* [Aim of the exercise] The response must consist of the lines below from the one with "10. Consider and" through the one with "ROBERT D. JOHNSTON, ANDERSON COUNTY JUDGE", exactly as they appear and with both ends kept.

* [Input records]
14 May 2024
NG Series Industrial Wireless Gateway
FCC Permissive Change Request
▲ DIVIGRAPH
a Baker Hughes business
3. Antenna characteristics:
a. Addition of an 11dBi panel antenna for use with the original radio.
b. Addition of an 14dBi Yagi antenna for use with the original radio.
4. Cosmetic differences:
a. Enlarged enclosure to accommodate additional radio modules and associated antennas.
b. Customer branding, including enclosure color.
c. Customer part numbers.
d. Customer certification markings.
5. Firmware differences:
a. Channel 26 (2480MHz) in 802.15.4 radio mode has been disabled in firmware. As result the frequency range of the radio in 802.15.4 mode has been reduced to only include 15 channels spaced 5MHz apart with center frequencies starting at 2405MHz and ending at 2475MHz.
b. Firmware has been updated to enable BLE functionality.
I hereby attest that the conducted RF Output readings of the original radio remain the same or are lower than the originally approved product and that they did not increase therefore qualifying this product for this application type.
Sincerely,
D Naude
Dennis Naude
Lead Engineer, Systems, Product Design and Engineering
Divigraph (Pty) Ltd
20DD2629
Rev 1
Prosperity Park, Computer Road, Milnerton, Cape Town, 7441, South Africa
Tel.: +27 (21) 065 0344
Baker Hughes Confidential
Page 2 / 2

==

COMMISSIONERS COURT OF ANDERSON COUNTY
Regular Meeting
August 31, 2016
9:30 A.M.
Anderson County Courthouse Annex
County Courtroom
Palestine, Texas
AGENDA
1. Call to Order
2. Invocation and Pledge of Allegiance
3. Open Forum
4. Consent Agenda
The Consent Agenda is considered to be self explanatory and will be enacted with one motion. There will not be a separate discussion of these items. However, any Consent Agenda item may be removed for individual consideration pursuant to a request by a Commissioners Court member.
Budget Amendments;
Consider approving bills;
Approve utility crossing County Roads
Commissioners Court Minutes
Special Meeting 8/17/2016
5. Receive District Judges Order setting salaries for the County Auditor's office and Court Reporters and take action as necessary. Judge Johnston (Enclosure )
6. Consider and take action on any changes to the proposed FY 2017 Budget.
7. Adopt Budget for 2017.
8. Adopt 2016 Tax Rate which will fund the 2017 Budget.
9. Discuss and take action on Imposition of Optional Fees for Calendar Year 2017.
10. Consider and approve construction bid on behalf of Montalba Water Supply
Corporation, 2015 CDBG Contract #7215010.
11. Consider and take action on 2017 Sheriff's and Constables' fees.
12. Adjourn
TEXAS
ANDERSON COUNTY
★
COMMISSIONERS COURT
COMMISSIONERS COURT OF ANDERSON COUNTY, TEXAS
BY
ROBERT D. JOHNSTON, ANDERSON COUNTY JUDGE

* [Task solution]
10. Consider and approve construction bid on behalf of Montalba Water Supply
Corporation, 2015 CDBG Contract #7215010.
11. Consider and take action on 2017 Sheriff's and Constables' fees.
12. Adjourn
TEXAS
ANDERSON COUNTY
★
COMMISSIONERS COURT
COMMISSIONERS COURT OF ANDERSON COUNTY, TEXAS
BY
ROBERT D. JOHNSTON, ANDERSON COUNTY JUDGE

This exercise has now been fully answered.